Furthermore, Samuel Winegar warns in a December 2022 Proceedings article that, in the event of a possible Taiwan contingency, China would likely target US Navy resupply vessels and depots across the Indo-Pacific, exploiting the asymmetry of operating in its backyard while forcing the US to sustain forces from afar.
Christopher Salerno reinforced the point in a September 2025 Military Review article, arguing that without a shift to distributed systems, US credibility would erode as all its service concepts depend on dispersed operations.
Zeroing in on the Philippines’ role in US strategy, Michael Mazarr and others note in a June 2025 RAND report that the country’s location along key intra-theater lift routes makes it an obvious candidate for forward sustainment nodes.
Regarding the selection of Subic as a critical munitions plant, the US Defense Appropriations Act for 2026 highlights the absence of a forward-positioned ammunition production facility in the Indo-Pacific, despite multiple bipartisan Congressional directives to create one.
The act states that the facility would enable quick resupply and sustainment during a high-end conflict, especially in a Taiwan contingency, while also mitigating risks associated with lengthy logistics routes and contested maritime regions. Additionally, it aims to decrease reliance on stockpiles located in the US mainland and trans-Pacific supply routes.
While the Philippines needs US assistance to strengthen its military stance against China, domestic politics also play a significant role.
As Alvin Camba points out in a 2023 article in the peer-reviewed Journal of Contemporary East Asia Studies, Philippine President Ferdinand Marcos Jr’s approach to the US is a political survival strategy – one that involves aligning more closely with the US to weaken the rival Duterte dynasty and exploit public anger over Chinese maritime incursions.
Camba adds that Marcos Jr’s acceptance of additional EDCA bases (and other US facilities) and pursuit of stronger defense ties with Japan, Australia and South Korea are strategies to consolidate his own political power and marginalize Duterte-aligned elites.
However, Derek Grossman points out in a February 2023 Foreign Policy article that there are limits to how far Marcos Jr can push this alignment-for-survival strategy. Grossman says it is unlikely the US will regain complete control of Subic, as the Philippine Constitution expressly prohibits foreign bases on Philippine territory unless approved by the country’s Senate.
Economic woes may also temper the Marcos Jr administration’s stance in aligning with the US. As Camba points out, Marcos Jr’s alignment with the US is premised on the assumption that closer ties with the US would not affect the Philippines’ economic ties to China.
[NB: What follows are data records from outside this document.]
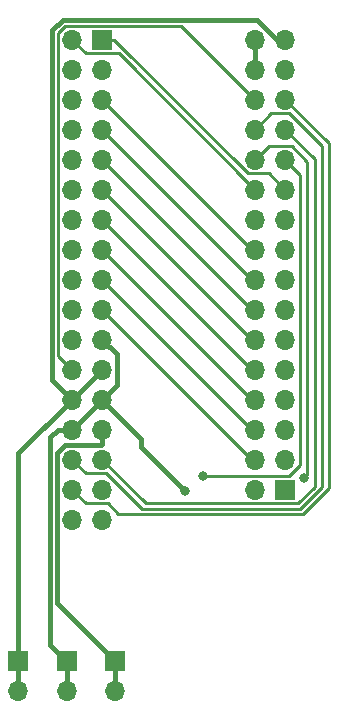
<source format=gbr>
%TF.GenerationSoftware,KiCad,Pcbnew,(5.1.9)-1*%
%TF.CreationDate,2021-05-11T19:40:18+08:00*%
%TF.ProjectId,TFTConv,54465443-6f6e-4762-9e6b-696361645f70,rev?*%
%TF.SameCoordinates,Original*%
%TF.FileFunction,Copper,L1,Top*%
%TF.FilePolarity,Positive*%
%FSLAX46Y46*%
G04 Gerber Fmt 4.6, Leading zero omitted, Abs format (unit mm)*
G04 Created by KiCad (PCBNEW (5.1.9)-1) date 2021-05-11 19:40:18*
%MOMM*%
%LPD*%
G01*
G04 APERTURE LIST*
%TA.AperFunction,ComponentPad*%
%ADD10O,1.700000X1.700000*%
%TD*%
%TA.AperFunction,ComponentPad*%
%ADD11R,1.700000X1.700000*%
%TD*%
%TA.AperFunction,ViaPad*%
%ADD12C,0.800000*%
%TD*%
%TA.AperFunction,Conductor*%
%ADD13C,0.381000*%
%TD*%
%TA.AperFunction,Conductor*%
%ADD14C,0.250000*%
%TD*%
%ADD15C,0.350000*%
G04 APERTURE END LIST*
D10*
%TO.P,J5,2*%
%TO.N,GND*%
X175700000Y-134240000D03*
D11*
%TO.P,J5,1*%
X175700000Y-131700000D03*
%TD*%
D10*
%TO.P,J4,2*%
%TO.N,+3V3*%
X171600000Y-134240000D03*
D11*
%TO.P,J4,1*%
X171600000Y-131700000D03*
%TD*%
D10*
%TO.P,J3,2*%
%TO.N,+5V*%
X179800000Y-134240000D03*
D11*
%TO.P,J3,1*%
X179800000Y-131700000D03*
%TD*%
D10*
%TO.P,J2,34*%
%TO.N,/T_CS*%
X176160000Y-119740000D03*
%TO.P,J2,33*%
%TO.N,/T_SCK*%
X178700000Y-119740000D03*
%TO.P,J2,32*%
%TO.N,/T_PEN*%
X176160000Y-117200000D03*
%TO.P,J2,31*%
%TO.N,Net-(J2-Pad31)*%
X178700000Y-117200000D03*
%TO.P,J2,30*%
%TO.N,/T_MISO*%
X176160000Y-114660000D03*
%TO.P,J2,29*%
%TO.N,/T_MOSI*%
X178700000Y-114660000D03*
%TO.P,J2,28*%
%TO.N,GND*%
X176160000Y-112120000D03*
%TO.P,J2,27*%
%TO.N,+5V*%
X178700000Y-112120000D03*
%TO.P,J2,26*%
%TO.N,+3V3*%
X176160000Y-109580000D03*
%TO.P,J2,25*%
%TO.N,GND*%
X178700000Y-109580000D03*
%TO.P,J2,24*%
%TO.N,/LCD_BL*%
X176160000Y-107040000D03*
%TO.P,J2,23*%
%TO.N,+3V3*%
X178700000Y-107040000D03*
%TO.P,J2,22*%
%TO.N,/FSMC_D15*%
X176160000Y-104500000D03*
%TO.P,J2,21*%
%TO.N,GND*%
X178700000Y-104500000D03*
%TO.P,J2,20*%
%TO.N,/FSMC_D13*%
X176160000Y-101960000D03*
%TO.P,J2,19*%
%TO.N,/FSMC_D14*%
X178700000Y-101960000D03*
%TO.P,J2,18*%
%TO.N,/FSMC_D11*%
X176160000Y-99420000D03*
%TO.P,J2,17*%
%TO.N,/FSMC_D12*%
X178700000Y-99420000D03*
%TO.P,J2,16*%
%TO.N,/FSMC_D9*%
X176160000Y-96880000D03*
%TO.P,J2,15*%
%TO.N,/FSMC_D10*%
X178700000Y-96880000D03*
%TO.P,J2,14*%
%TO.N,/FSMC_D7*%
X176160000Y-94340000D03*
%TO.P,J2,13*%
%TO.N,/FSMC_D8*%
X178700000Y-94340000D03*
%TO.P,J2,12*%
%TO.N,/FSMC_D5*%
X176160000Y-91800000D03*
%TO.P,J2,11*%
%TO.N,/FSMC_D6*%
X178700000Y-91800000D03*
%TO.P,J2,10*%
%TO.N,/FSMC_D3*%
X176160000Y-89260000D03*
%TO.P,J2,9*%
%TO.N,/FSMC_D4*%
X178700000Y-89260000D03*
%TO.P,J2,8*%
%TO.N,/FSMC_D1*%
X176160000Y-86720000D03*
%TO.P,J2,7*%
%TO.N,/FSMC_D2*%
X178700000Y-86720000D03*
%TO.P,J2,6*%
%TO.N,/RST*%
X176160000Y-84180000D03*
%TO.P,J2,5*%
%TO.N,/FSMC_D0*%
X178700000Y-84180000D03*
%TO.P,J2,4*%
%TO.N,/FSMC_NWE*%
X176160000Y-81640000D03*
%TO.P,J2,3*%
%TO.N,/FSMC_NOE*%
X178700000Y-81640000D03*
%TO.P,J2,2*%
%TO.N,/FSMC_NEx*%
X176160000Y-79100000D03*
D11*
%TO.P,J2,1*%
%TO.N,/FSMC_Ax*%
X178700000Y-79100000D03*
%TD*%
D10*
%TO.P,J1,32*%
%TO.N,GND2*%
X191660000Y-79100000D03*
%TO.P,J1,31*%
%TO.N,+3V3*%
X194200000Y-79100000D03*
%TO.P,J1,30*%
%TO.N,GND2*%
X191660000Y-81640000D03*
%TO.P,J1,29*%
%TO.N,Net-(J1-Pad29)*%
X194200000Y-81640000D03*
%TO.P,J1,28*%
%TO.N,/LCD_BL*%
X191660000Y-84180000D03*
%TO.P,J1,27*%
%TO.N,/T_PEN*%
X194200000Y-84180000D03*
%TO.P,J1,26*%
%TO.N,/T_MISO*%
X191660000Y-86720000D03*
%TO.P,J1,25*%
%TO.N,/T_MOSI*%
X194200000Y-86720000D03*
%TO.P,J1,24*%
%TO.N,/T_CS*%
X191660000Y-89260000D03*
%TO.P,J1,23*%
%TO.N,/T_SCK*%
X194200000Y-89260000D03*
%TO.P,J1,22*%
%TO.N,/FSMC_NEx*%
X191660000Y-91800000D03*
%TO.P,J1,21*%
%TO.N,/FSMC_Ax*%
X194200000Y-91800000D03*
%TO.P,J1,20*%
%TO.N,/FSMC_NWE*%
X191660000Y-94340000D03*
%TO.P,J1,19*%
%TO.N,/FSMC_NOE*%
X194200000Y-94340000D03*
%TO.P,J1,18*%
%TO.N,/FSMC_D0*%
X191660000Y-96880000D03*
%TO.P,J1,17*%
%TO.N,/FSMC_D1*%
X194200000Y-96880000D03*
%TO.P,J1,16*%
%TO.N,/FSMC_D2*%
X191660000Y-99420000D03*
%TO.P,J1,15*%
%TO.N,/FSMC_D3*%
X194200000Y-99420000D03*
%TO.P,J1,14*%
%TO.N,/FSMC_D4*%
X191660000Y-101960000D03*
%TO.P,J1,13*%
%TO.N,/FSMC_D5*%
X194200000Y-101960000D03*
%TO.P,J1,12*%
%TO.N,/FSMC_D6*%
X191660000Y-104500000D03*
%TO.P,J1,11*%
%TO.N,/FSMC_D7*%
X194200000Y-104500000D03*
%TO.P,J1,10*%
%TO.N,/FSMC_D8*%
X191660000Y-107040000D03*
%TO.P,J1,9*%
%TO.N,/FSMC_D9*%
X194200000Y-107040000D03*
%TO.P,J1,8*%
%TO.N,/FSMC_D10*%
X191660000Y-109580000D03*
%TO.P,J1,7*%
%TO.N,/FSMC_D11*%
X194200000Y-109580000D03*
%TO.P,J1,6*%
%TO.N,/FSMC_D12*%
X191660000Y-112120000D03*
%TO.P,J1,5*%
%TO.N,/FSMC_D13*%
X194200000Y-112120000D03*
%TO.P,J1,4*%
%TO.N,/FSMC_D14*%
X191660000Y-114660000D03*
%TO.P,J1,3*%
%TO.N,/FSMC_D15*%
X194200000Y-114660000D03*
%TO.P,J1,2*%
%TO.N,/RST*%
X191660000Y-117200000D03*
D11*
%TO.P,J1,1*%
%TO.N,GND*%
X194200000Y-117200000D03*
%TD*%
D12*
%TO.N,GND*%
X185700000Y-117300000D03*
%TO.N,/T_CS*%
X195800000Y-116200000D03*
%TO.N,/T_SCK*%
X187275001Y-116024999D03*
%TD*%
D13*
%TO.N,GND*%
X185700000Y-117300000D02*
X182000000Y-113600000D01*
X182000000Y-112880000D02*
X178700000Y-109580000D01*
X182000000Y-113600000D02*
X182000000Y-112880000D01*
X179940501Y-105740501D02*
X178700000Y-104500000D01*
X179940501Y-108339499D02*
X179940501Y-105740501D01*
X178700000Y-109580000D02*
X179940501Y-108339499D01*
X178700000Y-109580000D02*
X176160000Y-112120000D01*
X174338489Y-130338489D02*
X175700000Y-131700000D01*
X174338489Y-112739430D02*
X174338489Y-130338489D01*
X174957919Y-112120000D02*
X174338489Y-112739430D01*
X176160000Y-112120000D02*
X174957919Y-112120000D01*
X175700000Y-134240000D02*
X175700000Y-131700000D01*
%TO.N,GND2*%
X191660000Y-79100000D02*
X191660000Y-81640000D01*
%TO.N,+3V3*%
X174469489Y-107889489D02*
X176160000Y-109580000D01*
X174469489Y-78322468D02*
X174469489Y-107889489D01*
X175382468Y-77409489D02*
X174469489Y-78322468D01*
X191805431Y-77409489D02*
X175382468Y-77409489D01*
X193495942Y-79100000D02*
X191805431Y-77409489D01*
X194200000Y-79100000D02*
X193495942Y-79100000D01*
X176160000Y-109580000D02*
X178700000Y-107040000D01*
X171600000Y-114140000D02*
X171600000Y-131700000D01*
X176160000Y-109580000D02*
X171600000Y-114140000D01*
X171600000Y-134240000D02*
X171600000Y-131700000D01*
D14*
%TO.N,/LCD_BL*%
X174984999Y-105864999D02*
X176160000Y-107040000D01*
X174984999Y-78535999D02*
X174984999Y-105864999D01*
X175595999Y-77924999D02*
X174984999Y-78535999D01*
X185404999Y-77924999D02*
X175595999Y-77924999D01*
X191660000Y-84180000D02*
X185404999Y-77924999D01*
%TO.N,/T_PEN*%
X179175001Y-118375001D02*
X177335001Y-118375001D01*
X180075021Y-119275021D02*
X179175001Y-118375001D01*
X195682801Y-119275021D02*
X180075021Y-119275021D01*
X197900000Y-117057822D02*
X195682801Y-119275021D01*
X177335001Y-118375001D02*
X176160000Y-117200000D01*
X197900000Y-87880000D02*
X197900000Y-117057822D01*
X194200000Y-84180000D02*
X197900000Y-87880000D01*
%TO.N,/T_MISO*%
X177335001Y-115835001D02*
X176160000Y-114660000D01*
X179074003Y-115835001D02*
X177335001Y-115835001D01*
X182064013Y-118825011D02*
X179074003Y-115835001D01*
X197300000Y-117021412D02*
X195496401Y-118825011D01*
X195496401Y-118825011D02*
X182064013Y-118825011D01*
X194555001Y-85355001D02*
X197300000Y-88100000D01*
X197300000Y-88100000D02*
X197300000Y-117021412D01*
X193024999Y-85355001D02*
X194555001Y-85355001D01*
X191660000Y-86720000D02*
X193024999Y-85355001D01*
%TO.N,/T_MOSI*%
X182415001Y-118375001D02*
X178700000Y-114660000D01*
X195310001Y-118375001D02*
X182415001Y-118375001D01*
X196700000Y-116985002D02*
X195310001Y-118375001D01*
X196700000Y-89220000D02*
X196700000Y-116985002D01*
X194200000Y-86720000D02*
X196700000Y-89220000D01*
%TO.N,/T_CS*%
X196100000Y-115900000D02*
X195800000Y-116200000D01*
X196100000Y-89420998D02*
X196100000Y-115900000D01*
X194764001Y-88084999D02*
X196100000Y-89420998D01*
X192835001Y-88084999D02*
X194764001Y-88084999D01*
X191660000Y-89260000D02*
X192835001Y-88084999D01*
X195800000Y-116200000D02*
X195800000Y-116200000D01*
%TO.N,/T_SCK*%
X195500000Y-90560000D02*
X195500000Y-114200000D01*
X194200000Y-89260000D02*
X195500000Y-90560000D01*
X194574003Y-116024999D02*
X187275001Y-116024999D01*
X195500000Y-115099002D02*
X194574003Y-116024999D01*
X195500000Y-114200000D02*
X195500000Y-115099002D01*
%TO.N,/FSMC_NEx*%
X177335001Y-80275001D02*
X176160000Y-79100000D01*
X180135001Y-80275001D02*
X177335001Y-80275001D01*
X191660000Y-91800000D02*
X180135001Y-80275001D01*
%TO.N,/FSMC_Ax*%
X179760998Y-79100000D02*
X178700000Y-79100000D01*
X191095999Y-90435001D02*
X179760998Y-79100000D01*
X192835001Y-90435001D02*
X191095999Y-90435001D01*
X194200000Y-91800000D02*
X192835001Y-90435001D01*
%TO.N,/FSMC_D0*%
X191400000Y-96880000D02*
X191660000Y-96880000D01*
X178700000Y-84180000D02*
X191400000Y-96880000D01*
%TO.N,/FSMC_D2*%
X191400000Y-99420000D02*
X191660000Y-99420000D01*
X178700000Y-86720000D02*
X191400000Y-99420000D01*
%TO.N,/FSMC_D4*%
X191400000Y-101960000D02*
X191660000Y-101960000D01*
X178700000Y-89260000D02*
X191400000Y-101960000D01*
%TO.N,/FSMC_D6*%
X191400000Y-104500000D02*
X191660000Y-104500000D01*
X178700000Y-91800000D02*
X191400000Y-104500000D01*
%TO.N,/FSMC_D8*%
X191400000Y-107040000D02*
X191660000Y-107040000D01*
X178700000Y-94340000D02*
X191400000Y-107040000D01*
%TO.N,/FSMC_D10*%
X191400000Y-109580000D02*
X191660000Y-109580000D01*
X178700000Y-96880000D02*
X191400000Y-109580000D01*
%TO.N,/FSMC_D12*%
X191400000Y-112120000D02*
X191660000Y-112120000D01*
X178700000Y-99420000D02*
X191400000Y-112120000D01*
%TO.N,/FSMC_D14*%
X191400000Y-114660000D02*
X191660000Y-114660000D01*
X178700000Y-101960000D02*
X191400000Y-114660000D01*
D13*
%TO.N,+5V*%
X174919499Y-114064559D02*
X174919499Y-126819499D01*
X174919499Y-126819499D02*
X179800000Y-131700000D01*
X175564559Y-113419499D02*
X174919499Y-114064559D01*
X178602582Y-113419499D02*
X175564559Y-113419499D01*
X178700000Y-113322081D02*
X178602582Y-113419499D01*
X178700000Y-112120000D02*
X178700000Y-113322081D01*
X179800000Y-131700000D02*
X179800000Y-134240000D01*
%TD*%
D15*
X185700000Y-117300000D03*
X195800000Y-116200000D03*
X187275001Y-116024999D03*
X175700000Y-134240000D03*
X175700000Y-131700000D03*
X171600000Y-134240000D03*
X171600000Y-131700000D03*
X179800000Y-134240000D03*
X179800000Y-131700000D03*
X176160000Y-119740000D03*
X178700000Y-119740000D03*
X176160000Y-117200000D03*
X178700000Y-117200000D03*
X176160000Y-114660000D03*
X178700000Y-114660000D03*
X176160000Y-112120000D03*
X178700000Y-112120000D03*
X176160000Y-109580000D03*
X178700000Y-109580000D03*
X176160000Y-107040000D03*
X178700000Y-107040000D03*
X176160000Y-104500000D03*
X178700000Y-104500000D03*
X176160000Y-101960000D03*
X178700000Y-101960000D03*
X176160000Y-99420000D03*
X178700000Y-99420000D03*
X176160000Y-96880000D03*
X178700000Y-96880000D03*
X176160000Y-94340000D03*
X178700000Y-94340000D03*
X176160000Y-91800000D03*
X178700000Y-91800000D03*
X176160000Y-89260000D03*
X178700000Y-89260000D03*
X176160000Y-86720000D03*
X178700000Y-86720000D03*
X176160000Y-84180000D03*
X178700000Y-84180000D03*
X176160000Y-81640000D03*
X178700000Y-81640000D03*
X176160000Y-79100000D03*
X178700000Y-79100000D03*
X191660000Y-79100000D03*
X194200000Y-79100000D03*
X191660000Y-81640000D03*
X194200000Y-81640000D03*
X191660000Y-84180000D03*
X194200000Y-84180000D03*
X191660000Y-86720000D03*
X194200000Y-86720000D03*
X191660000Y-89260000D03*
X194200000Y-89260000D03*
X191660000Y-91800000D03*
X194200000Y-91800000D03*
X191660000Y-94340000D03*
X194200000Y-94340000D03*
X191660000Y-96880000D03*
X194200000Y-96880000D03*
X191660000Y-99420000D03*
X194200000Y-99420000D03*
X191660000Y-101960000D03*
X194200000Y-101960000D03*
X191660000Y-104500000D03*
X194200000Y-104500000D03*
X191660000Y-107040000D03*
X194200000Y-107040000D03*
X191660000Y-109580000D03*
X194200000Y-109580000D03*
X191660000Y-112120000D03*
X194200000Y-112120000D03*
X191660000Y-114660000D03*
X194200000Y-114660000D03*
X191660000Y-117200000D03*
X194200000Y-117200000D03*
M02*

</source>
That position makes the Philippines no different from Australia or Japan, the latter two of which seek economic clout with China while building up their militaries, strengthening their alliances with the US and diversifying their security partners – reflecting caution against China’s pragmatic use of economic leverage to advance its geopolitical aims.
Slumping foreign investment may incentivize the Philippines to calibrate its future engagement with the US. According to Philippine Statistics Authority (PSA) data via Manila Standard reporting, foreign investment commitments in the Philippines fell sharply by 64.4% in the second quarter of 2025, totaling 67.38 billion pesos (US$1.16 billion)—a steep decline from the 189.50 billion pesos ($3.26 billion) recorded over the same period last year.
Furthermore, the Philippine Economic Zone Authority (PEZA) mentions that China remains one of the Philippines’ top foreign investors, accounting for 22% of total foreign investments as of June 2025. With Subic reaffirming the US’s presence in the Pacific, the Philippines finds itself pulled between the former’s shield and China’s purse. Its survival now hinges on how deftly it can walk this tightrope of security and economics.